In all 23 people are taking this weekend's trip, including Orwell admirers from San Francisco, New York, England and Scotland. One of those who will be going is Quentin Kopp from Sheffield, who as well as being a fan of Orwell has a personal connection to him: his father Georges Kopp was Orwell's commander during the Spanish Civil War and features in Homage to Catalonia, his book about the conflict.

"From my early readings of Homage, I was an admirer of Orwell," said Mr Kopp. "He could express complicated concepts in a spare, easily accessible way. He wrote about what he saw- he went to Spain with no preconceived point of view and looked at it dispassionately."

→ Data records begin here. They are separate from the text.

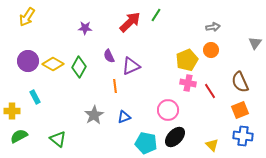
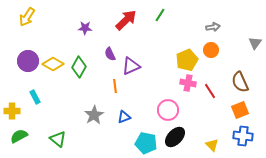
green line: moved 4 px right
red arrow: moved 4 px left, 2 px up
purple semicircle: moved 1 px right, 2 px up
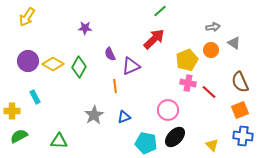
green line: moved 4 px up; rotated 16 degrees clockwise
red arrow: moved 28 px right, 19 px down
gray triangle: moved 21 px left; rotated 32 degrees counterclockwise
red line: moved 1 px left, 1 px down; rotated 14 degrees counterclockwise
green triangle: moved 1 px right, 2 px down; rotated 36 degrees counterclockwise
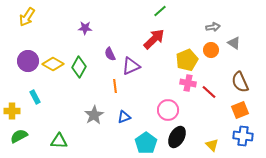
black ellipse: moved 2 px right; rotated 15 degrees counterclockwise
cyan pentagon: rotated 25 degrees clockwise
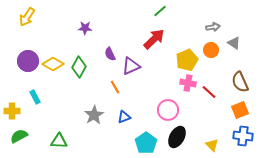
orange line: moved 1 px down; rotated 24 degrees counterclockwise
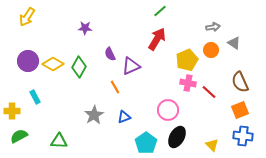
red arrow: moved 3 px right; rotated 15 degrees counterclockwise
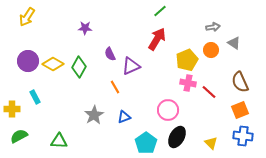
yellow cross: moved 2 px up
yellow triangle: moved 1 px left, 2 px up
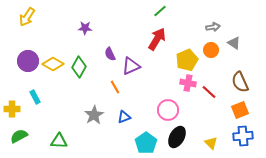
blue cross: rotated 12 degrees counterclockwise
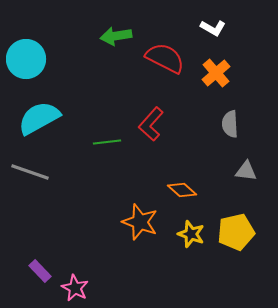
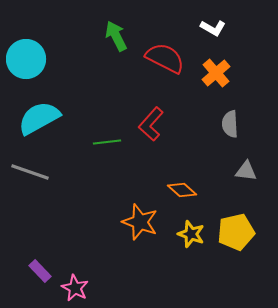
green arrow: rotated 72 degrees clockwise
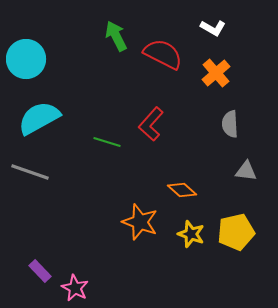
red semicircle: moved 2 px left, 4 px up
green line: rotated 24 degrees clockwise
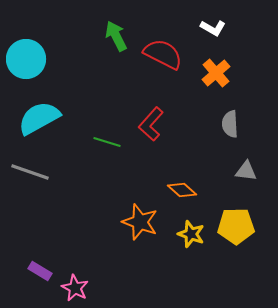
yellow pentagon: moved 6 px up; rotated 12 degrees clockwise
purple rectangle: rotated 15 degrees counterclockwise
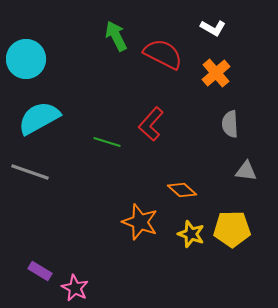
yellow pentagon: moved 4 px left, 3 px down
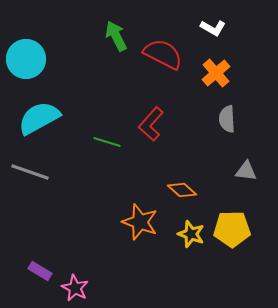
gray semicircle: moved 3 px left, 5 px up
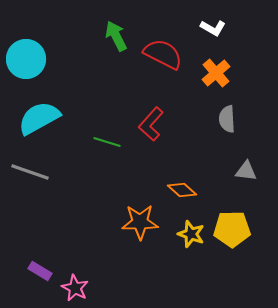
orange star: rotated 21 degrees counterclockwise
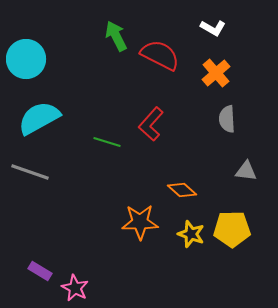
red semicircle: moved 3 px left, 1 px down
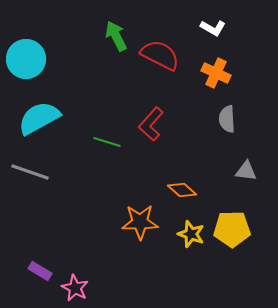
orange cross: rotated 24 degrees counterclockwise
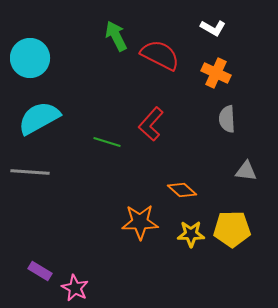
cyan circle: moved 4 px right, 1 px up
gray line: rotated 15 degrees counterclockwise
yellow star: rotated 20 degrees counterclockwise
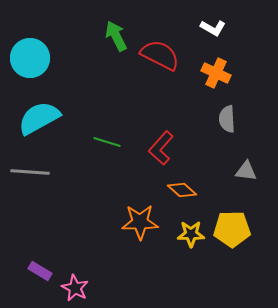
red L-shape: moved 10 px right, 24 px down
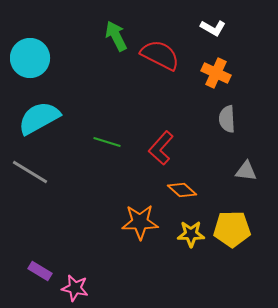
gray line: rotated 27 degrees clockwise
pink star: rotated 16 degrees counterclockwise
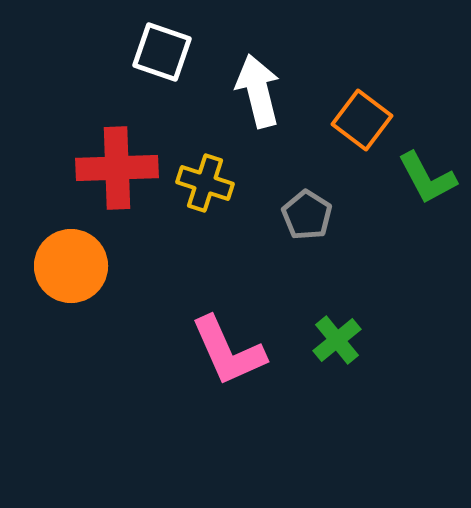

Mr Kopp, 67, said he was also excited about the chance to see Barnhill, which is essentially unchanged from Orwell's time.

"There are few famous books that somebody can pin down and say that was where it was written," he said, "and because Orwell died young there's a mystique about the place."

Mr Blair, who was raised in Argyll and Bute after the death of his father in 1950 and now has a holiday home there, also acknowledges the special atmosphere of Barnhill and the book that was written there.

"What my father was writing about was the abuse of power, which has been written about since time immemorial, since Cain and Abel," he said. "But he was also writing about surveillance and CCTV. And that prediction was pretty much spot-on and will probably never change - the book will always be read as a warning.